Source data below:
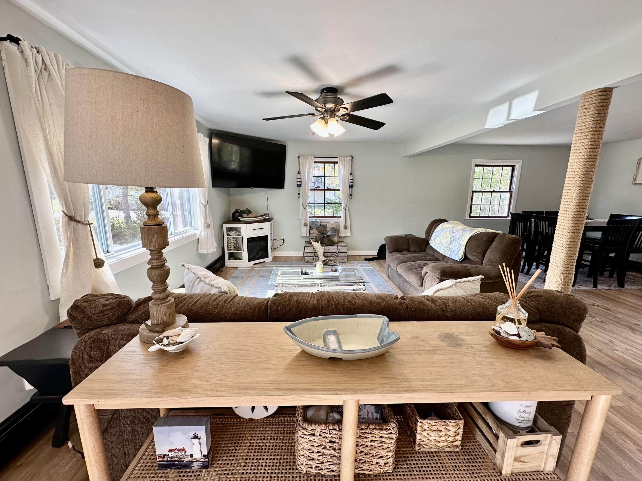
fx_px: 260
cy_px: 240
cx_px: 321
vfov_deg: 85.7
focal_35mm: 14
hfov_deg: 102.1
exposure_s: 1/120
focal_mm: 2.22
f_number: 2.2
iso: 80
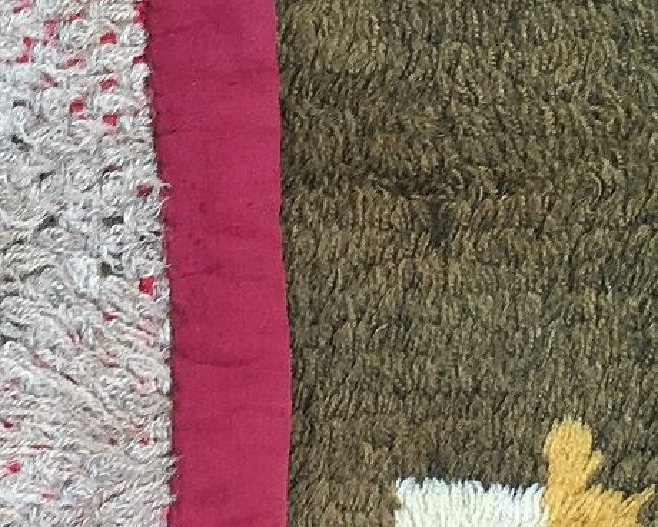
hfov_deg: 14.7
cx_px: -266
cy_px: 689
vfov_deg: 12.1
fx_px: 2415
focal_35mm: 124
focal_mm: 4.15
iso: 25
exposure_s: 1/50
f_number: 2.2
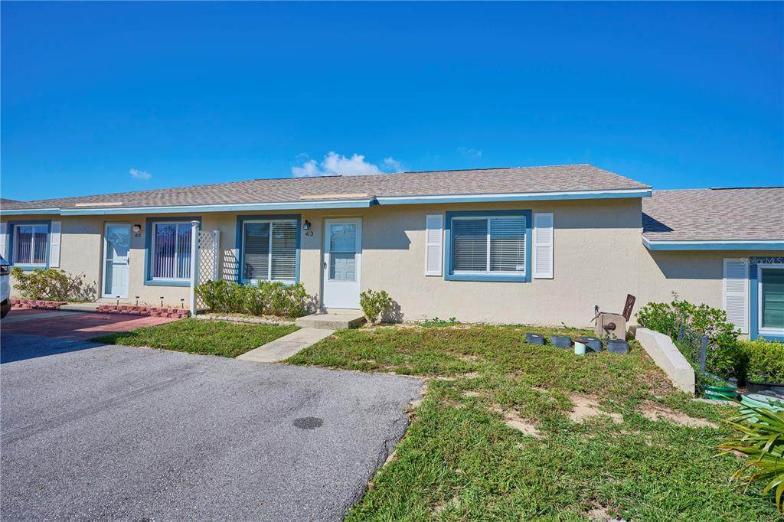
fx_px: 414
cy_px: 261
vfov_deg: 64.5
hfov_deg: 86.9
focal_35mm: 19
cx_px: 392
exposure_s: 1/500
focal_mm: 19
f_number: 8
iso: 100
End of Source data.
## Job item
Make a word-for-word copy of the records above, excluding all pictures.

## Solution for this task
fx_px: 260
cy_px: 240
cx_px: 321
vfov_deg: 85.7
focal_35mm: 14
hfov_deg: 102.1
exposure_s: 1/120
focal_mm: 2.22
f_number: 2.2
iso: 80
hfov_deg: 14.7
cx_px: -266
cy_px: 689
vfov_deg: 12.1
fx_px: 2415
focal_35mm: 124
focal_mm: 4.15
iso: 25
exposure_s: 1/50
f_number: 2.2
fx_px: 414
cy_px: 261
vfov_deg: 64.5
hfov_deg: 86.9
focal_35mm: 19
cx_px: 392
exposure_s: 1/500
focal_mm: 19
f_number: 8
iso: 100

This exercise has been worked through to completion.